I residenti di via Solferino hanno dato un “ultimatum” all’Amministrazione comunale: «O il Comune compra anche i nostri appartamenti e ci da i soldi che noi abbiamo speso per comprare la casa, oppure deve ripristinare i magazzini e non trasferire qui i rom». Questo dopo la decisione dell’amministrazione di trasferire due famiglie rom in uno stabile che ha due magazzini sequestrati alla ‘ndrangheta e che in pochi giorni sono stati trasformati in appartamenti, decisione che ha fatto scaturire un sit-in davanti all’ingresso dello stabile per evitare l’insediamento delle famiglie rom.
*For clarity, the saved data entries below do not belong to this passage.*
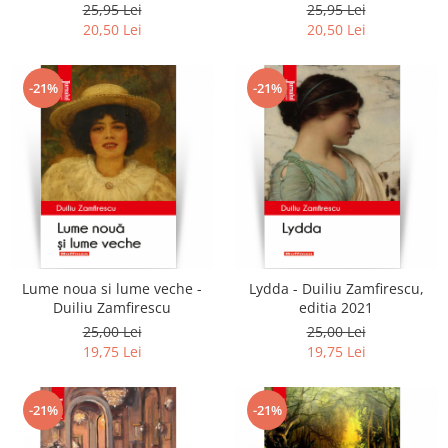
25,95 Lei
25,95 Lei
20,50 Lei
20,50 Lei
-21%
-21%
Lume noua si lume veche -
Lydda - Duiliu Zamfirescu,
Duiliu Zamfirescu
editia 2021
25,00 Lei
25,00 Lei
19,75 Lei
19,75 Lei
-21%
-21%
Ieri mattina era previsto anche un incontro al Comune, tra l’Amministrazione e i residenti della zona; ma i cittadini non si sono presentati per evitare di lasciare le loro abitazioni, e hanno continuato la protesta con tanto di cartelli e striscioni. Maria Cerminara, proprietaria di un appartamento al primo piano in via Solferino, durante la trasmissione “Te la do io la notizia” di Giovanni De Grazia andata in onda ieri, ha affermato che: «Il Comune deve ripristinare lo stato dei luoghi noi abbiamo investito tutti i nostri risparmi per comprare una casa, in un quartiere residenziale, e ora invece, per scelte non nostre, ci troviamo a vivere in una casa popolare. Questa casa, realizzata con tanti sacrifici, ora perderà di valore. Non siamo razzisti, solo che non possiamo accettare una scelta fatta dal Comune senza nemmeno avvisarci». Anche Marta Caruso, proprietaria anche lei di una casa nello stabile in via Solferino, dice la sua: «Il sindaco vuole sistemare due famiglie rom e invece ne rovina tre di famiglie. Quando è venuto qui il sindaco, ci ha detto che avevamo ragione e che lui non sapeva che sopra ai magazzini abitassero tre famiglie. Ma come faceva a non saperlo. Noi siamo vittime di un abuso edilizio». Antonio Ammendola, residente della zona, riferisce dell’incontro avuto martedì col sindaco: «Speranza ci ha detto che i rom resteranno in queste case fino al 15 giugno prossimo e che comunque verrà a viverci una sola famiglia. Ma a noi non sta bene: o ripristinano i magazzini ad uso commerciale o comprano anche le nostre case, così ce ne andiamo noi da qui». Comunque sembra che il Comune abbia trovato già una sistemazione alle due famiglie, lontano da via Solferino.